▶ Problem to solve: In the records that follow, locate every line with "buttons" and extract it.

======== Source data ========

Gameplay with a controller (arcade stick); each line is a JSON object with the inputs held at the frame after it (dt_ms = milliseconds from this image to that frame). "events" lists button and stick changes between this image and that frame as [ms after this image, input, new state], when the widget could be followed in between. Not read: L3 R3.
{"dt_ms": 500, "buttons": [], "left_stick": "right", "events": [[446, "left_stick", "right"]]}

========
======== Source data ========

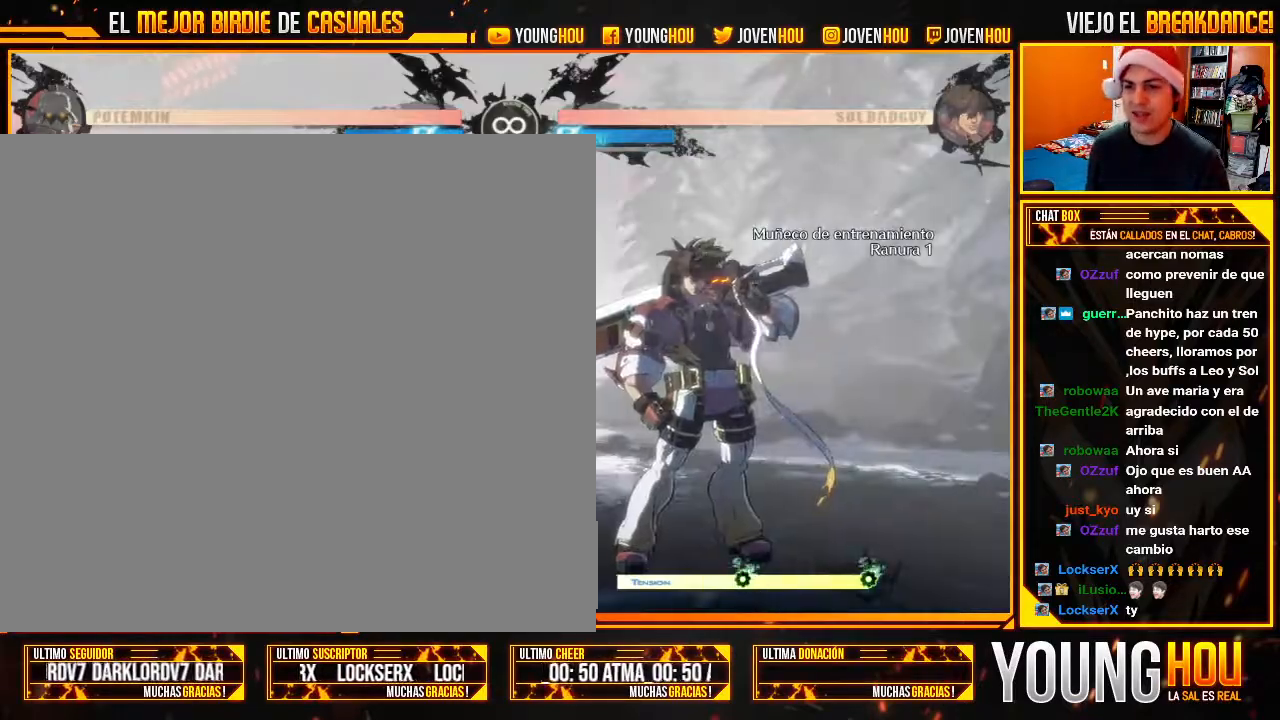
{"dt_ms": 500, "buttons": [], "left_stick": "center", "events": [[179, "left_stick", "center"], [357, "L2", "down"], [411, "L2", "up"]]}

========

▶ Answer space:
{"dt_ms": 500, "buttons": [], "left_stick": "right", "events": [[446, "left_stick", "right"]]}
{"dt_ms": 500, "buttons": [], "left_stick": "center", "events": [[179, "left_stick", "center"], [357, "L2", "down"], [411, "L2", "up"]]}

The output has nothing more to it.